• **Your instructions**: For the entries below, copy exactly the line that contains "right shoulder: (451, 1279)" through the line that contains "right back paw: (940, 713)", both ends included, and exclude all pictures.

(Saved data entries)
┄┄┄┄┄┄┄┄┄┄

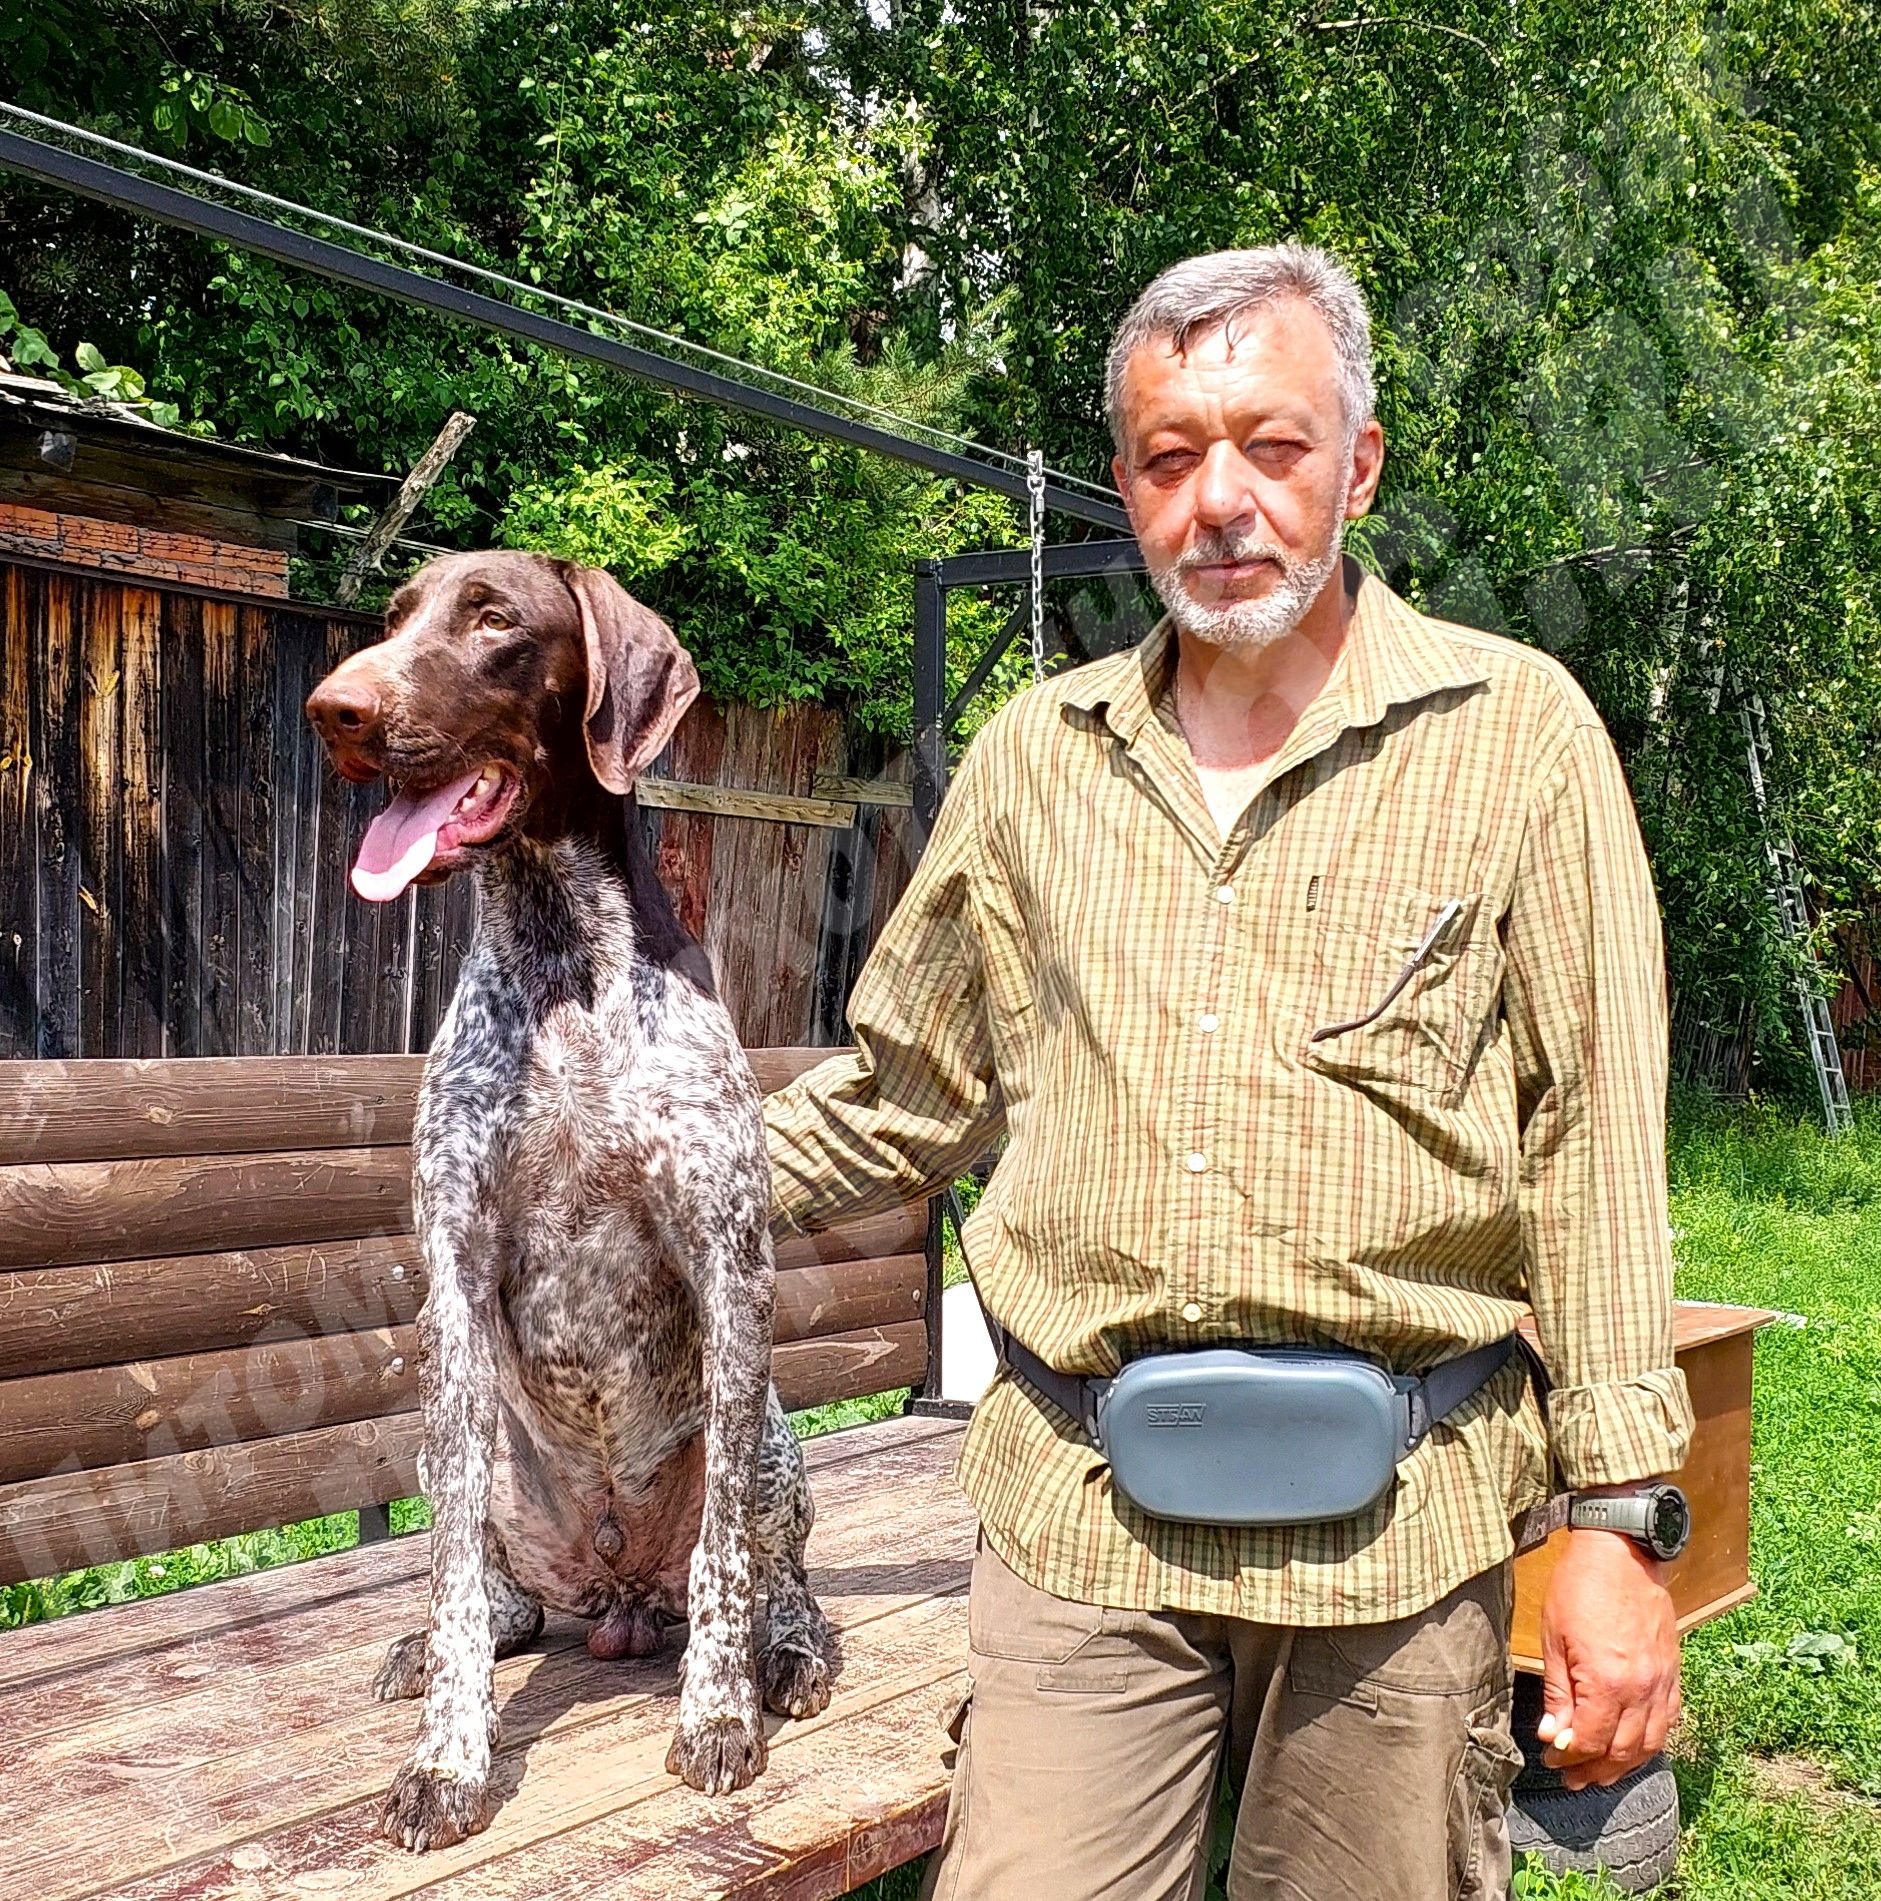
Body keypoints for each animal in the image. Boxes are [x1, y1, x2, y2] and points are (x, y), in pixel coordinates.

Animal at [306, 550, 835, 1852]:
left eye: (492, 618)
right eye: (393, 617)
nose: (334, 709)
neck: (559, 963)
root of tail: (614, 1591)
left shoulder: (729, 1264)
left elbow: (725, 1566)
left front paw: (719, 1714)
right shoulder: (451, 1279)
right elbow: (447, 1576)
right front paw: (447, 1753)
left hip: (772, 1438)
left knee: (771, 1577)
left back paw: (784, 1656)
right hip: (478, 1452)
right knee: (494, 1593)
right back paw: (453, 1640)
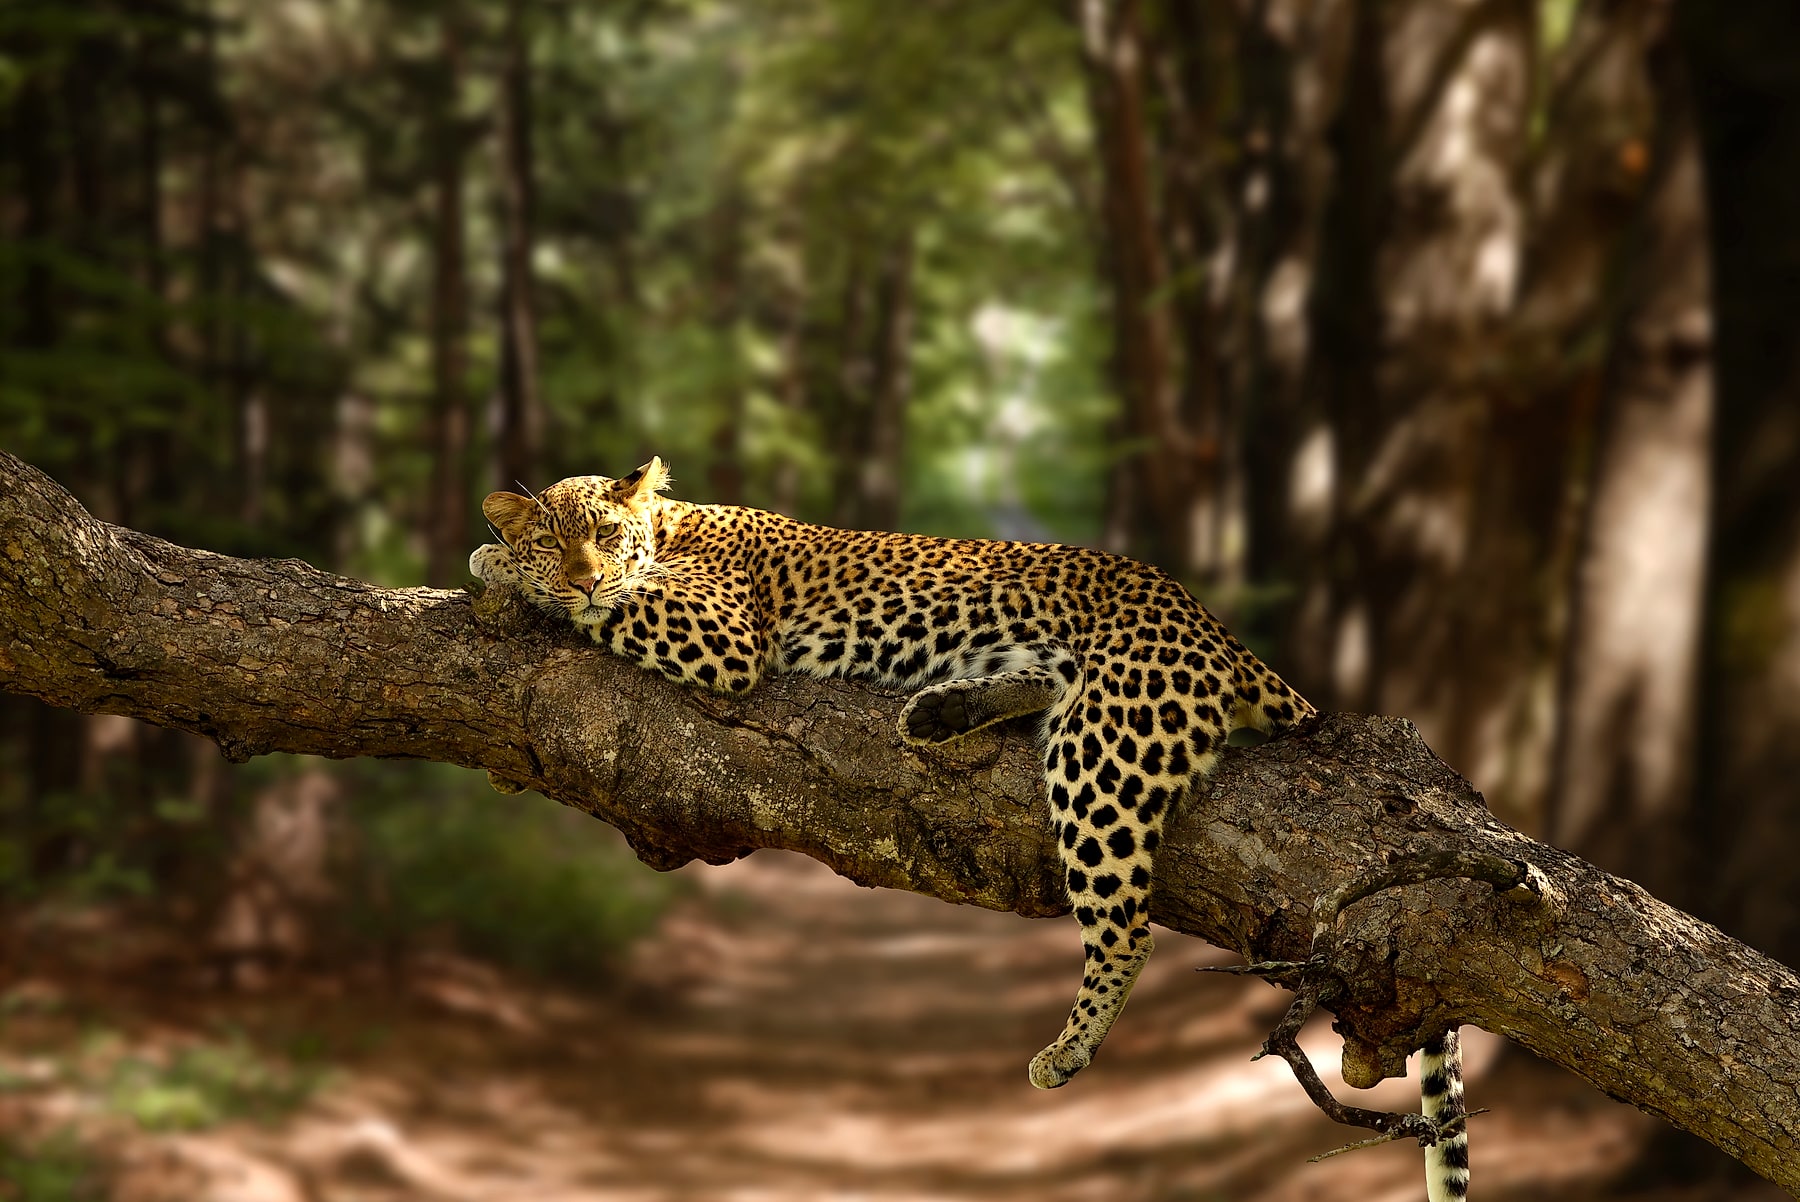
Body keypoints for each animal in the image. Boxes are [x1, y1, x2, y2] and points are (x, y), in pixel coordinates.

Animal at [469, 458, 1469, 1200]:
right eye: (558, 538)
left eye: (604, 537)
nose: (580, 570)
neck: (672, 526)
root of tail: (1213, 628)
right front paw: (507, 560)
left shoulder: (721, 631)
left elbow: (613, 606)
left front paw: (501, 571)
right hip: (1067, 704)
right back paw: (940, 713)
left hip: (1106, 753)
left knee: (1127, 926)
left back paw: (1068, 1049)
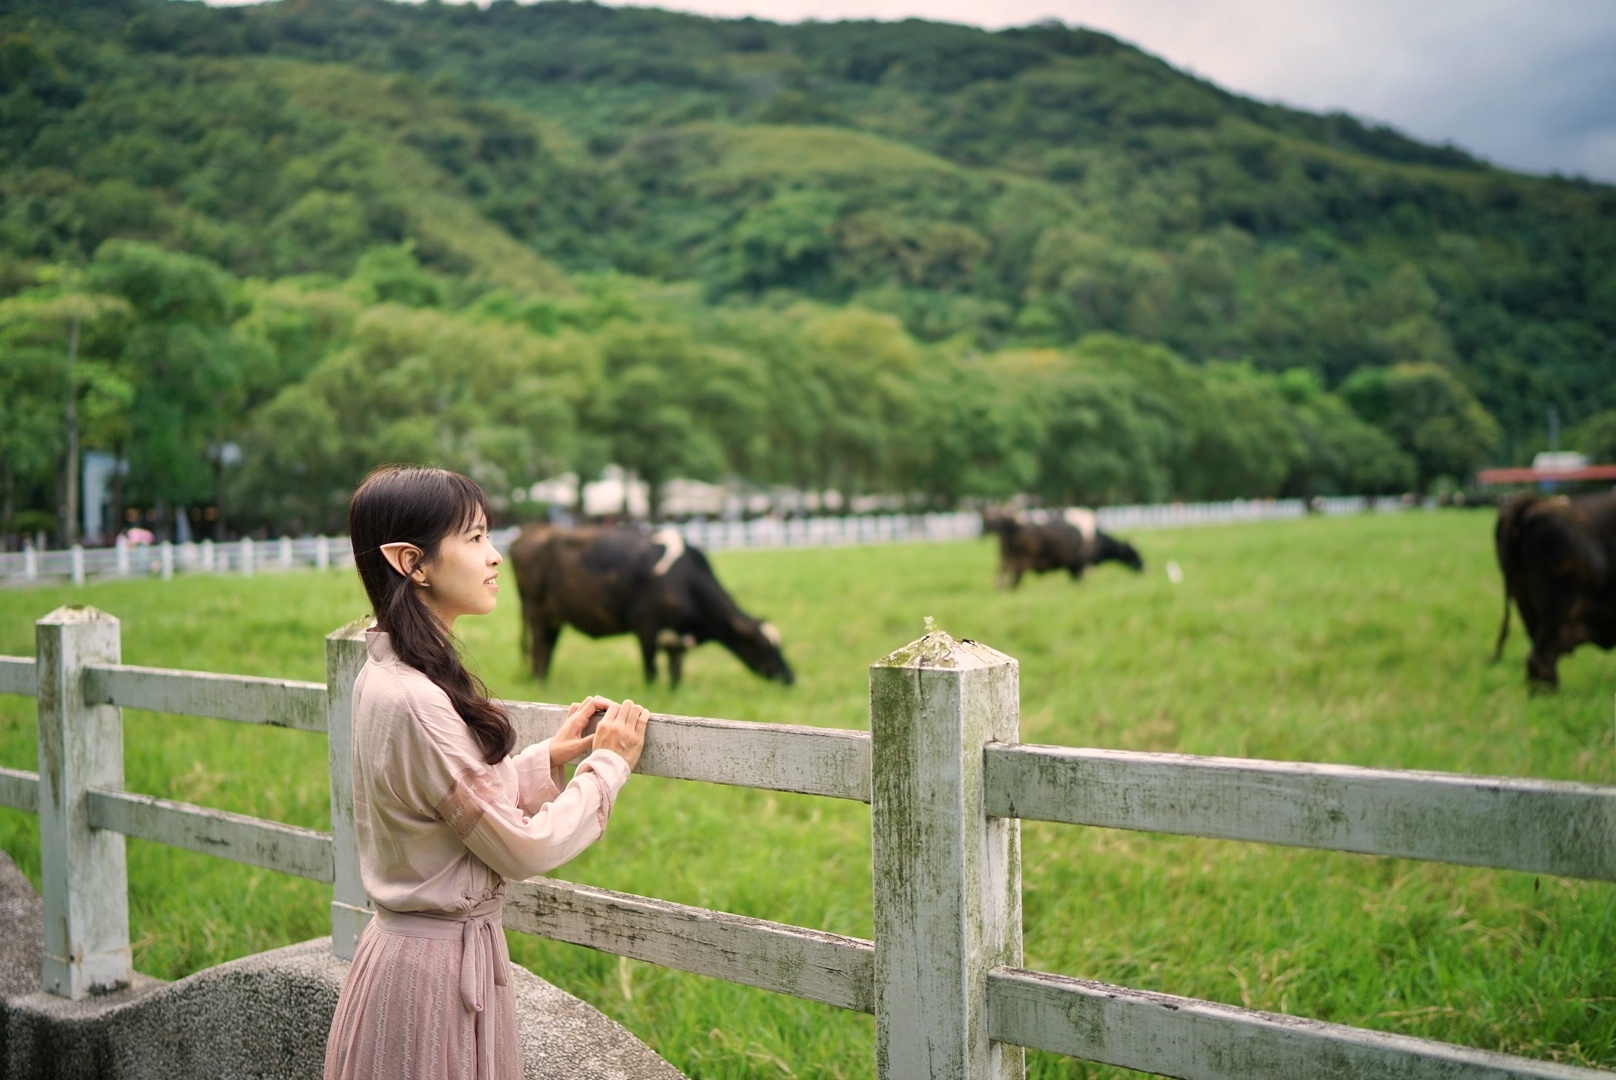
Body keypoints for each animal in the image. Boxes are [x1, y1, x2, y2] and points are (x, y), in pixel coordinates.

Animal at [507, 523, 791, 691]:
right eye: (764, 646)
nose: (790, 677)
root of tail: (532, 530)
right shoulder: (646, 627)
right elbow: (651, 671)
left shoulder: (676, 640)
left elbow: (676, 674)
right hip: (537, 613)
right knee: (540, 649)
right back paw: (542, 686)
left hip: (554, 617)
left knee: (545, 650)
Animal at [976, 507, 1144, 591]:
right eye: (1134, 554)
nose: (1145, 568)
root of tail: (1010, 520)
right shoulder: (1080, 566)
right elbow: (1079, 584)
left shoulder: (1074, 567)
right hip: (1020, 562)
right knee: (1012, 583)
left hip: (1006, 558)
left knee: (1001, 577)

┄┄┄┄┄┄┄┄┄┄

• **Reply**:
right shoulder: (451, 1279)
right elbow: (447, 1576)
right front paw: (447, 1753)
left hip: (772, 1438)
left knee: (771, 1577)
left back paw: (784, 1656)
right hip: (478, 1452)
right knee: (494, 1593)
right back paw: (453, 1640)
Body keypoints for each animal in the image. Boxes are [x1, y1, x2, y2] and points are (x, y), in pixel coordinates.

Animal at [469, 458, 1469, 1200]:
right eye: (558, 538)
left eye: (604, 537)
nose: (580, 570)
neck: (672, 526)
root of tail: (1213, 628)
right front paw: (507, 560)
left shoulder: (721, 631)
left elbow: (613, 606)
left front paw: (501, 571)
right hip: (1067, 704)
right back paw: (940, 713)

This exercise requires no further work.